◆ Dataset excerpts ◆
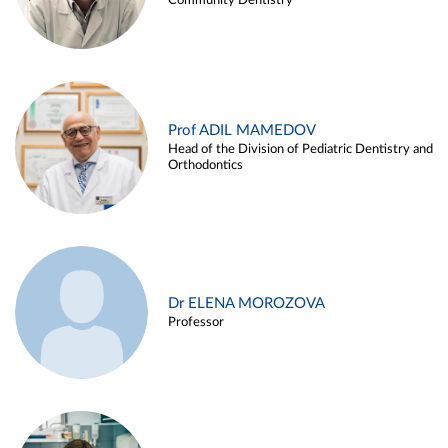
Community Dentistry
Prof ADIL MAMEDOV
Head of the Division of Pediatric Dentistry and
Orthodontics
Dr ELENA MOROZOVA
Professor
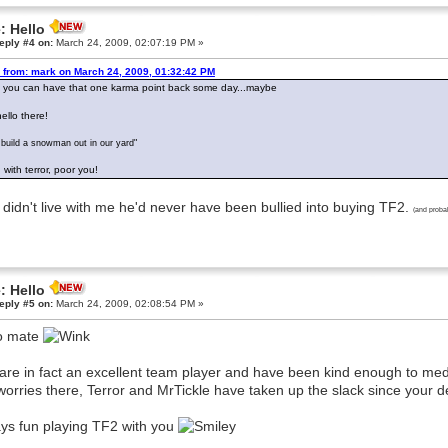
: Hello
eply #4 on:
March 24, 2009, 02:07:19 PM »
 from: mark on March 24, 2009, 01:32:42 PM
 you can have that one karma point back some day...maybe
ello there!
build a snowman out in our yard"
 with terror, poor you!
e didn't live with me he'd never have been bullied into buying TF2.
(and proba
: Hello
eply #5 on:
March 24, 2009, 02:08:54 PM »
o mate
are in fact an excellent team player and have been kind enough to m
worries there, Terror and MrTickle have taken up the slack since your d
ys fun playing TF2 with you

◆ How to complete this task ◆
Copy out the text from all the rows above, renaming "karma point" to "reputation point" and keeping everything else the same. Leave out the pictures.

◆ Completed exercise ◆
Community Dentistry
Prof ADIL MAMEDOV
Head of the Division of Pediatric Dentistry and
Orthodontics
Dr ELENA MOROZOVA
Professor
: Hello
eply #4 on:
March 24, 2009, 02:07:19 PM »
 from: mark on March 24, 2009, 01:32:42 PM
 you can have that one reputation point back some day...maybe
ello there!
build a snowman out in our yard"
 with terror, poor you!
e didn't live with me he'd never have been bullied into buying TF2.
(and proba
: Hello
eply #5 on:
March 24, 2009, 02:08:54 PM »
o mate
are in fact an excellent team player and have been kind enough to m
worries there, Terror and MrTickle have taken up the slack since your d
ys fun playing TF2 with you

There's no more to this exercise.